Selain itu, Sekolah Bahasa Lemdiklat Polri juga menyelenggarakan pelatihan Bahasa Indonesia khusus bagi perwira menengah kepolisian dari berbagai negara, yang dikenal sebagai perwira menengah mancanegara untuk melaksanakan pembelajaran kepemimpinan kepolisian di Indonesia.

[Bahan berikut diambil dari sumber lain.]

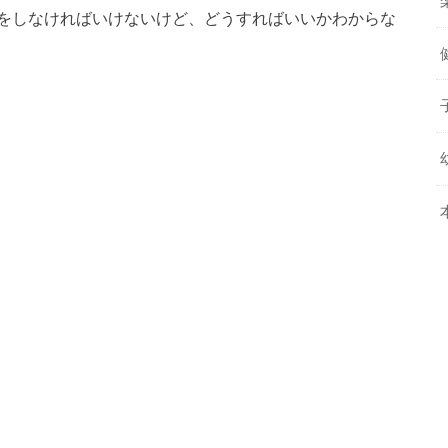
をしなければいけないけど、どうすればいいかわからな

Selain untuk mendukung tugas operasional, pendidikan bahasa asing ini juga berfungsi sebagai persiapan bagi calon mahasiswa Polri yang akan melanjutkan studi di perguruan tinggi luar negeri.[3] Sebagai wujud kontribusi kepada masyarakat luas, Sekolah Bahasa Lemdiklat Polri juga mengembangkan aplikasi kamus kepolisian bernama "polisijagobahasa". Aplikasi ini bertujuan untuk memfasilitasi pemahaman masyarakat terhadap terminologi kepolisian dalam Bahasa Indonesia dan Bahasa Inggris.[4]

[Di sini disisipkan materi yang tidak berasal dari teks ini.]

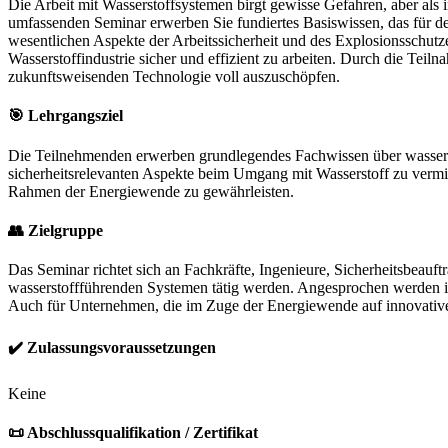
Die Arbeit mit Wasserstoffsystemen birgt gewisse Gefahren, aber als
umfassenden Seminar erwerben Sie fundiertes Basiswissen, das für d
wesentlichen Aspekte der Arbeitssicherheit und des Explosionsschutz
Wasserstoffindustrie sicher und effizient zu arbeiten. Durch die Tei
zukunftsweisenden Technologie voll auszuschöpfen.
🎯 Lehrgangsziel
Die Teilnehmenden erwerben grundlegendes Fachwissen über wassersto
sicherheitsrelevanten Aspekte beim Umgang mit Wasserstoff zu vermitt
Rahmen der Energiewende zu gewährleisten.
👥
Zielgruppe
Das Seminar richtet sich an Fachkräfte, Ingenieure, Sicherheitsbeauft
wasserstoffführenden Systemen tätig werden. Angesprochen werden in
Auch für Unternehmen, die im Zuge der Energiewende auf innovative W
✔️
Zulassungsvoraussetzungen
Keine
📜
Abschlussqualifikation / Zertifikat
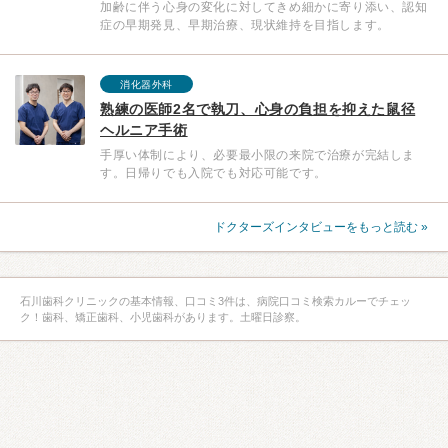
加齢に伴う心身の変化に対してきめ細かに寄り添い、認知
症の早期発見、早期治療、現状維持を目指します。
消化器外科
熟練の医師2名で執刀、心身の負担を抑えた鼠径
ヘルニア手術
手厚い体制により、必要最小限の来院で治療が完結しま
す。日帰りでも入院でも対応可能です。
ドクターズインタビューをもっと読む »
石川歯科クリニックの基本情報、口コミ3件は、病院口コミ検索カルーでチェッ
ク！歯科、矯正歯科、小児歯科があります。土曜日診察。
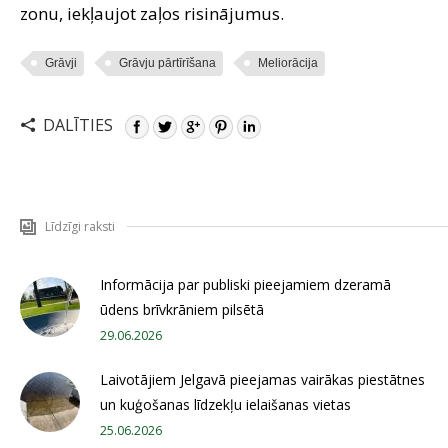
zonu, iekļaujot zaļos risinājumus.
Grāvji
Grāvju pārtīrīšana
Meliorācija
DALĪTIES
Līdzīgi raksti
Informācija par publiski pieejamiem dzeramā
ūdens brīvkrāniem pilsētā
29.06.2026
Laivotājiem Jelgavā pieejamas vairākas piestātnes
un kuģošanas līdzekļu ielaišanas vietas
25.06.2026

Sekolah Bahasa Lemdiklat Polri dipimpin oleh Kepala Sekolah Bahasa Lemdiklat Polri yang bertanggungjawab kepada Kalemdiklat dan dalam pelaksanaan tugasnya dibantu oleh Wakil Kepala Sekolah Bahasa Lemdiklat Polri. Saat ini Kepala Sekolah Bahasa Lemdiklat Polri dijabat oleh Kombes. Pol. Joni Getamala[5][6]
Sejarah
Sejarah Sekolah Bahasa Lemdiklat Polri dimulai pada tahun 1994 yaitu didirikannya Sekolah Bahasa Lemdiklat Polri yang pada saat itu bernama Lembaga Pengajaran Bahasa (Lemjarsa) berdasarkan Surat Keputusan Kapolri bernomor Skep/437/IV/1994 tanggal 7 April 1994.[7] Pada saat itu Lemjarsa berada di bawah PTIK dengan bahasa yang diajarkan bahasa Inggris, Aceh serta Indonesia untuk Perwira Mancanegara.[8] Pada tahun 2004, barulah Lemjarsa berubah nama menjadi Sekolah Bahasa Lemdiklat Polri dan berada di bawah Lemdiklat Polri dan mengajarkan bahasa Inggris, Perancis, Arab, Jepang, Korea, Mandarin, dan Indonesia untuk Perwira Menengah Mancanegara.